Игра не по сценарию - страница 24

Шрифт
Интервал



* * *


Пользуясь состоявшимся знакомством, и приехав в Мюнхен в следующий раз, Герда позвонила по телефону семье Ганфштенгль, и её пригласили в гости.

Для любимого внука Эгона не хватало молока, и мать Эрнста (Эрна) и его брат Эдгар приобрели ферму возле Уффинга на озере Штафель, у подножия Альп. Герде, при знакомстве с этой супружеской парой, показалось интересным, что в роду Эрнста все имена начинались с буквы «Э». Она усматривала в этом что-то необычное и, как это не покажется странным – мистическое. Если под букву «Э» подвести числовое значение, то оно соответствовало бы цифре четыре, отвечающей за здоровье. Если следовать этой теории, то, вся семья Ганфштенгль, благодаря имени, начинающемуся с буквы «Э», программировала себе силу, прекрасное самочувствие и недюжинное здоровье.

– У Вас, милая фрау Герда, появилась чудесная возможность хорошо отдохнуть в нашем доме, а у нас, побыть в Вашем приятном обществе, – любезно сообщил ей хозяин дома.

Большую часть летнего времени, Эрнст Ганфштенгль, с австрийским писателем Рудольфом Коммером, работал над сценарием для фильма на вилле в Гармиш-Пантенкирхене. И, несмотря на то, что работа была творческой и очень интересной, всё равно оба устали. К сожалению, фильм так и не был создан, хотя привлекался такой известный и замечательный актёр, как Макс Палленберг и его жена Фритци Массари.


Эрнст рассказал, как он познакомился с Адольфом Гитлером. И этот рассказ показался Герде забавным.

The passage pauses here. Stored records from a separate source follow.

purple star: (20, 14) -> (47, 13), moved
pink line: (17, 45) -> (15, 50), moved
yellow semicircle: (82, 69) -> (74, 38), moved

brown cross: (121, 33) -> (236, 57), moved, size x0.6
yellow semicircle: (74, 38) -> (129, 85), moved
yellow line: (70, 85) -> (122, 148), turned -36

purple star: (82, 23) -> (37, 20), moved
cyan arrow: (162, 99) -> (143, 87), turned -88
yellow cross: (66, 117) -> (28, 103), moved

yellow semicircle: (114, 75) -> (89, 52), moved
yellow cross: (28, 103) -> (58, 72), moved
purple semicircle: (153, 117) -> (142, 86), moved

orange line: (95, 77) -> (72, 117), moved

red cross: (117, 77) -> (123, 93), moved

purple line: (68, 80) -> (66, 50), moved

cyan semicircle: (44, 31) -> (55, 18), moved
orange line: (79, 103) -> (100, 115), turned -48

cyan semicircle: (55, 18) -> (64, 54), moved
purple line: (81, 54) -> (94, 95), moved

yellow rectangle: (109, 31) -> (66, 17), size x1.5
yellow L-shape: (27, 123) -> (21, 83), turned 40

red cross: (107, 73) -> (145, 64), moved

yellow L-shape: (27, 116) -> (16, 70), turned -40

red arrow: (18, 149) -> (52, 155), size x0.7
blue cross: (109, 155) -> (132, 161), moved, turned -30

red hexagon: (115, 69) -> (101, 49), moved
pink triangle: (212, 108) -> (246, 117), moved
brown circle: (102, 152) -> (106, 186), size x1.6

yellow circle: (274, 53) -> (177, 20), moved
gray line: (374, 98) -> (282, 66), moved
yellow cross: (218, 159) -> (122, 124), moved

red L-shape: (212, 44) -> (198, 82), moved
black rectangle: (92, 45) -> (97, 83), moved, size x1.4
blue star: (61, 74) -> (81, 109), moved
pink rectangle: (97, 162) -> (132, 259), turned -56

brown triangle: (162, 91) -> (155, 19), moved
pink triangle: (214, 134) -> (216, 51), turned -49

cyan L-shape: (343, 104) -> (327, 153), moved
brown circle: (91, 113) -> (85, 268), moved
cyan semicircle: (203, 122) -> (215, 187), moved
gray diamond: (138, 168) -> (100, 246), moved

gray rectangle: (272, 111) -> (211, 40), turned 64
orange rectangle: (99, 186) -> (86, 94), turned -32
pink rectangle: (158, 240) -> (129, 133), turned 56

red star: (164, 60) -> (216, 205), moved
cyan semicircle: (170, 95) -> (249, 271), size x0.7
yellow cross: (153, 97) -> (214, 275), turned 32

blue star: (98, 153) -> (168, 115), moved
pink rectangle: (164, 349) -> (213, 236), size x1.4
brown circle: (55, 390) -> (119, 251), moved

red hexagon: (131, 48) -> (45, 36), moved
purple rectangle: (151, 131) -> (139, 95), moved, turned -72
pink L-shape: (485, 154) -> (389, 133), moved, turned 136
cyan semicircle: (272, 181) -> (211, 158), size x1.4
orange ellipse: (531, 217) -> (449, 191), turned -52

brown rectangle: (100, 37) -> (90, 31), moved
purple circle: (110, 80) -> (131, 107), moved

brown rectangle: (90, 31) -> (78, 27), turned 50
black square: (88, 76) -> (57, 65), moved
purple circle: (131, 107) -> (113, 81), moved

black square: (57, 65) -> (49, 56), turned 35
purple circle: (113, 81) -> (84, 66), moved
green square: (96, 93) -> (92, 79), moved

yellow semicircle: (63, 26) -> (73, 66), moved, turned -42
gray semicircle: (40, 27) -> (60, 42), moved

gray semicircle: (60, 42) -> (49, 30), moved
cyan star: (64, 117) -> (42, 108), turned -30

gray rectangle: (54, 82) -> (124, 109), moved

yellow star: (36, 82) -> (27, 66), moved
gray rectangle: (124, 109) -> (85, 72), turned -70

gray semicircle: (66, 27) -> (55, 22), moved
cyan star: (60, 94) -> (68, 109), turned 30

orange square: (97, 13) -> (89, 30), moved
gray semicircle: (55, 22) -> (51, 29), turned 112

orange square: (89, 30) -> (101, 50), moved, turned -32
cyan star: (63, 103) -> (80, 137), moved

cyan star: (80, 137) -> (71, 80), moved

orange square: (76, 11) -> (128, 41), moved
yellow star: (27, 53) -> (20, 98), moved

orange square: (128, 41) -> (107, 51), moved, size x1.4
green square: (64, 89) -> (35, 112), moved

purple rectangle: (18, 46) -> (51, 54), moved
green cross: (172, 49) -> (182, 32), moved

– Американскому посольству в Берлине понадобилось, чтобы их человек, капитан Трумен-Смит разведал, что представляет собой в Баварии нацистская партия, а так же один из её главных ораторов, в Мюнхене. Они, дескать, обеспокоены тем, что вдруг вся Бавария превратилась в очаг политической агитации, – рассказывал Эрнст. – По их сведениям, немцы считали, что только у Гитлера есть самая убедительная линия относительно германской чести, прав для рабочих и нового общества. Поэтому меня попросили встретить их военного атташе капитана Трумен-Смита и сопровождать его, а так же присмотреть за ним (мало ли что). На следующий день ему уже надлежало отбывать в Берлин. А у него остался билет на митинг, который должен был состояться, как раз 22 ноября 1922 года (в день его отъезда). На платформе вокзала мы столкнулись с Альфредом Розенбергом. Капитан вручил мне свой билет на митинг и уехал. А я, вместе с Розенбергом, отправился на трамвае к пивному залу «Киндлькеллер», где должен был состояться означенный митинг. Зал имел форму прописной буквы «L» и был забит до отказа. Но, благодаря Розенбергу, нам удалось протиснуться через толпу и пристроиться около столика прессы. Гитлер у баварского правительства, а так же в полицай-президиуме, считался возмутителем спокойствия. Он только что был выпущен из тюрьмы, где отбывал наказание за действия в поддержку баварского сепаратиста Баллерштедта. Полиция опять могла его арестовать. Гитлер обладал оригинальным, потрясающе едким и насмешливым юмором, – хохотнув, проговорил Эрнст. – Однако все его высказывания не звучали оскорбительно. Это была интересная иносказательная ирония, подкреплённая мимикой и жестами. Он привёл в пример турка – Кемаля Ататюрка, и итальянца – Бенито Муссолини, который, за три недели до этого, совершил свой исторический марш. Гитлер говорил, что евреи подло наживаются на страданиях немецкого народа. Затем темп его речи возрос. А жестами рук и модуляцией голоса, оратор подчёркивал основные места сказанного, акцентируя внимание на значимости проблемы. Люди упивались каждым, сказанным им словом. Эта игра голоса, жестов, мимики завораживала. Телохранитель Гитлера Ульрих Граф, следовал за ним повсюду. Так вот с его слов, в некоторых странах, за голову Гитлера даже была назначена награда. С усмешкой, Ганфштенгль привёл афоризм Ницше: «Первые сторонники какого либо движения никогда не предпринимают ничего против него».